Quanto avvenuto in questi giorni in via Zamboni 36 riguarda l’intera città di Bologna. Ogni serio dibattito sulla soluzione degli evidenti problemi che affliggono la zona universitaria non può partire se non dalla ferma condanna dell’operato di questura e Università, per le cariche dentro la bilblioteca di lettere e la sua conseguente devastazione.
Come hanno detto in tanti, un reparto della celere in tenuta antisommossa dentro una biblioteca universitaria costituisce un inedito oltraggio al buon senso che non può essere giustificato, compreso o relativizzato.
Il tema della sicurezza è importante, lo è tanto per gli studenti e le studentesse, quanto per i lavoratori. Credere che i tornelli all’ingresso di una biblioteca universitaria siano la soluzione ci pare ingenuo e risibile, ma il punto principale del discorso non è questo.
Il punto vero è riconoscere la necessità di costruire uno spazio di discussione capace di ospitare i diversi punti di vista, senza comprimere l’articolazione di un discorso complessivo sul rapporto tra università e città.
Ubertini e Degli Esposti hanno agito in maniera scellerata non aprendo un canale di interlocuzione.
Perché hanno richiesto l’intervento della Questura all’interno di spazi universitari, decisione senza precedenti e di gravità inaudita, come osservato dalla stessa CGIL?
I vertici della città e dell’Università avrebbero dovuto aprire uno spazio di mediazione sociale invece di ostinarsi a prendere iniziative unilaterali.
La città sta subendo un’analoga incapacità ad aprire spazi di dialogo nella vicenda XM24.
L’immagine di un reparto della celere in una biblioteca università non è forse, indiscutibilmente, la fotografia di un grande fallimento?
Gli ultimi 20 anni sono stati caratterizzati da un impoverimento, non solo materiale, del mondo studentesco, e da continue cesure tra università e città.
La situazione di Piazza Verdi ne è solo l’indicatore più evidente, ma altri segnali possono cogliersi ove si osservi il mercato degli affitti o le forme di compenso del lavoro “povero”, specie ai danni della popolazione studentesca.
Viene talvolta da dubitare che vi sia davvero un “governo” della città e dell’Università, mentre spesso si percepiscono, anche dolorosamente, approssimazione e improvvisazione.
È necessario fare quello che Università e Amministrazione comunale non hanno mai fatto.

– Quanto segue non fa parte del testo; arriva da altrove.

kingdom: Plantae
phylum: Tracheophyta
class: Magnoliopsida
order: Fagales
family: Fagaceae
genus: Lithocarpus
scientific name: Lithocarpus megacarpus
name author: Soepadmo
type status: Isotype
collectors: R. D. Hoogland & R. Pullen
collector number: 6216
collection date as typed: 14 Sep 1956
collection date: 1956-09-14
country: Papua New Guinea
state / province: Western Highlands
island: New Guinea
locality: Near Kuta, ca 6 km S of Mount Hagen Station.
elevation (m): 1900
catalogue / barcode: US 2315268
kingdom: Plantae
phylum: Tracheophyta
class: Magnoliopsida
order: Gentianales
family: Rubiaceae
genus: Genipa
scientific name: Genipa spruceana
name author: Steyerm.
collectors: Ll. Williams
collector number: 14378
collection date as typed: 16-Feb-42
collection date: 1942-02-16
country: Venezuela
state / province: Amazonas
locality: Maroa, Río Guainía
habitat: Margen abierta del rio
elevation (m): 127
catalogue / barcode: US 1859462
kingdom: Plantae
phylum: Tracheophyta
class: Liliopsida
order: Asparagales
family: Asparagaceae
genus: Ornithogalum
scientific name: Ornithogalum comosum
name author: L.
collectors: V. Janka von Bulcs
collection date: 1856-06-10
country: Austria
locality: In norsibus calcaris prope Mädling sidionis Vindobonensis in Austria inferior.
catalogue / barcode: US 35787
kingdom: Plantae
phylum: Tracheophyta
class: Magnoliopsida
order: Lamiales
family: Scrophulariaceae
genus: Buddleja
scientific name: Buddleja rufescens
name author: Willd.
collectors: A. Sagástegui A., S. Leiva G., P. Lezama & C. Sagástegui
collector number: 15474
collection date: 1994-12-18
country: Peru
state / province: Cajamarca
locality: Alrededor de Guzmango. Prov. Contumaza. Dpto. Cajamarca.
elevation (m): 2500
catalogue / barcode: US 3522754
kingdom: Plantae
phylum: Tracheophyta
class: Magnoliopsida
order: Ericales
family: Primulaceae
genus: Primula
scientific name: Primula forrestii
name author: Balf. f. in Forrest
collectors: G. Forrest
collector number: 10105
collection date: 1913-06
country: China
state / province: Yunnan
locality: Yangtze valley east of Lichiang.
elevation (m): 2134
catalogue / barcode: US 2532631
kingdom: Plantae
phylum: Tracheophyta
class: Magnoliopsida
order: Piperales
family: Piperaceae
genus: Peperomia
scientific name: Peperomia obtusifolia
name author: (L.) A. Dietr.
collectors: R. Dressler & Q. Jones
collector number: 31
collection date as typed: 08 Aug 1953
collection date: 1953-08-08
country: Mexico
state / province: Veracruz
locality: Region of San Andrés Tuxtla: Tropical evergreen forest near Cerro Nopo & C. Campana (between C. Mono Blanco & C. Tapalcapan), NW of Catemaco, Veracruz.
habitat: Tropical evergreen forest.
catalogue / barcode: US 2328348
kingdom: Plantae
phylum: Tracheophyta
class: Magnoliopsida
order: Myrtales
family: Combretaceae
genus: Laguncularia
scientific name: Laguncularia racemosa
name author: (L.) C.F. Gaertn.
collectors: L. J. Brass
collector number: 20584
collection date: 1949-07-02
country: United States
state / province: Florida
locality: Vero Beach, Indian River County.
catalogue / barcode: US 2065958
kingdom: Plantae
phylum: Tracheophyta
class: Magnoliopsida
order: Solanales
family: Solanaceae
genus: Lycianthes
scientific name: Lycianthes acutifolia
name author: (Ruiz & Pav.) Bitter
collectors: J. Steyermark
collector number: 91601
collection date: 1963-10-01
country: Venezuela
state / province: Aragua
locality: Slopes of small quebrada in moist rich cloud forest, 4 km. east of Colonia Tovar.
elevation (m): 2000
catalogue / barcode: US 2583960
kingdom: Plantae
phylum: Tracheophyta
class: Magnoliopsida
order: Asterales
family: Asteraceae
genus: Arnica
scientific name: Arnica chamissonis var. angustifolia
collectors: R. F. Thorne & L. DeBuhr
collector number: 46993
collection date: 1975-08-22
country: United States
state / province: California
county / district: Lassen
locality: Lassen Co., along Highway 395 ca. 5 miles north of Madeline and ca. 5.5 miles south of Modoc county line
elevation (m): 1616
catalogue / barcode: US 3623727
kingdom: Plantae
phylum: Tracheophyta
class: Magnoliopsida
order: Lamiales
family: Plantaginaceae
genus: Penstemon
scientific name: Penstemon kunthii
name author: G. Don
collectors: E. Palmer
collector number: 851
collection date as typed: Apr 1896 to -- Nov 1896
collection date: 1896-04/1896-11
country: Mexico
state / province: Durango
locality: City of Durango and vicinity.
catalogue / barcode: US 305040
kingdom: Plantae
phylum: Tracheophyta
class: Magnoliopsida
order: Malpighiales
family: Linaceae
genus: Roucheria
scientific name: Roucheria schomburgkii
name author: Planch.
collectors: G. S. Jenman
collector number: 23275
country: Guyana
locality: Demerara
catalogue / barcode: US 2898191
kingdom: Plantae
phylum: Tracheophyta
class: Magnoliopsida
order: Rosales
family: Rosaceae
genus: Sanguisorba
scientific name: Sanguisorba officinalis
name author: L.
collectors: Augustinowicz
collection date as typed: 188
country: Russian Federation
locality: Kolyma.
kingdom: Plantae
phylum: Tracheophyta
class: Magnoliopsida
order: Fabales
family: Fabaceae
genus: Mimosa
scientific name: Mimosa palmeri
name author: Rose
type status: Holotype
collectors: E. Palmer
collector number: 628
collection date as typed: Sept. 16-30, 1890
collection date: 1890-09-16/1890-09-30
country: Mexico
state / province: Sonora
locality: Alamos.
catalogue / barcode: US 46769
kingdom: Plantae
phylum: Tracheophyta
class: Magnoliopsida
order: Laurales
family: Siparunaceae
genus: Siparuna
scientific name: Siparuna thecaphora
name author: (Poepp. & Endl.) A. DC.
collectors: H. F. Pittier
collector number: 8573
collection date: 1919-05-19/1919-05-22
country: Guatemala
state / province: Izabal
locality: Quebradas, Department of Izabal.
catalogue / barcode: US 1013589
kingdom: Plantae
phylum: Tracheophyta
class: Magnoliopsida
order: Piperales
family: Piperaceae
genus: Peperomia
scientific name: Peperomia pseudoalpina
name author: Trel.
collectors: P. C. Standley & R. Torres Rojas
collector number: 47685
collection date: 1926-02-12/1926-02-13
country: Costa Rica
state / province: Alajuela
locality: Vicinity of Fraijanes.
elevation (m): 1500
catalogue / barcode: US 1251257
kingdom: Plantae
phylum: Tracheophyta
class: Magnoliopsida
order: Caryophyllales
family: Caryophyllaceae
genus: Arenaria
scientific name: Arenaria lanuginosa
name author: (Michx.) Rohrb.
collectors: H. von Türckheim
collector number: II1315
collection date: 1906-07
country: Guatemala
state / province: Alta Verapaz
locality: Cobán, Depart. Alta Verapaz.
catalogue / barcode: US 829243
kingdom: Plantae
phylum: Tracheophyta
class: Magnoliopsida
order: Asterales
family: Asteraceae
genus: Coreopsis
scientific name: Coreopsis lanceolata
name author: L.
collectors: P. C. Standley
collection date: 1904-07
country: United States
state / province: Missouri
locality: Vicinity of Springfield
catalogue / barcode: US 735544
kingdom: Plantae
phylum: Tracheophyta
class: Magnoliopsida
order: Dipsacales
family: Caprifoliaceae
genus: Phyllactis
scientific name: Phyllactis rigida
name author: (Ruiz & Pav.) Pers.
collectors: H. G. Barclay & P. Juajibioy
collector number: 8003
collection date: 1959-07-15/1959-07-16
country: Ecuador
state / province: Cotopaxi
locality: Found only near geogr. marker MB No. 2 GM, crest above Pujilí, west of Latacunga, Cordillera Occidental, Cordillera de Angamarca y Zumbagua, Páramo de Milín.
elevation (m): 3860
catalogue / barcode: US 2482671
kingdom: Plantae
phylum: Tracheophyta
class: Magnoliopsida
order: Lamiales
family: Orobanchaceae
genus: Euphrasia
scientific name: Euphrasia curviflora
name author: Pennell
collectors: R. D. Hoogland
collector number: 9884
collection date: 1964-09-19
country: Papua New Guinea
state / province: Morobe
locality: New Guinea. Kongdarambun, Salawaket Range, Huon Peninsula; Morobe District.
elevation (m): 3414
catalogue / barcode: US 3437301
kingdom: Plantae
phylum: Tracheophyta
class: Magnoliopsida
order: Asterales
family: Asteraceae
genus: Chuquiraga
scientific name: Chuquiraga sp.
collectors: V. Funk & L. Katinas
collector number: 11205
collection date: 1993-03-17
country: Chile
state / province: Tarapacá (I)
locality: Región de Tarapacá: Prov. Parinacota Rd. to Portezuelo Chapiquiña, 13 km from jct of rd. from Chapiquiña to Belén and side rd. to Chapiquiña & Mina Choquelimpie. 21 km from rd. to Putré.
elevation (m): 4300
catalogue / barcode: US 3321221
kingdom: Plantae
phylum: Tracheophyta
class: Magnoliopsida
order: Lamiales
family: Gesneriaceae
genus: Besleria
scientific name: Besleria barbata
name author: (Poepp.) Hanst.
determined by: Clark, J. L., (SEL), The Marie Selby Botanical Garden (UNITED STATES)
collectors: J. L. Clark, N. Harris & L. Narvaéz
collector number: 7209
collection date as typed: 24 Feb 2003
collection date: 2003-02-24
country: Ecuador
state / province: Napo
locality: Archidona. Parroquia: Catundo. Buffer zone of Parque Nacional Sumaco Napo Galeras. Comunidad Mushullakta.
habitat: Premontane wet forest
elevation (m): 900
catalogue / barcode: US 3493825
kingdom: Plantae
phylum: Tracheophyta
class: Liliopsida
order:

È essenziale aprire uno spazio politico e discorsivo che manca: se chi ha responsabilità di governo non ne è capace o non ne avverte l’esigenza, è opportuno che se ne facciano carico altri attori, a partire dai corpi intermedi e dalle reti sociali che hanno a cuore il futuro della città, posto che la vivano e ne avvertano le contraddizioni e i conflitti latenti.
Chiediamo una città dei luoghi aperti e non chiusi dove l’insicurezza sia combattuta e non presa a pretesto per creare cesure tra i suoi cittadini.
Auspichiamo che, su tutto questo, si apra una discussione ampia e feconda, capace di rompere l’incomunicabilità che oggi regna sovrana, non ci pare che inneggiare a provvedimenti restrittivi della libertà personale o alla cancellazione dei murales o plaudire al nuovo “daspo urbano” sia il modo più saggio per fare passi avanti.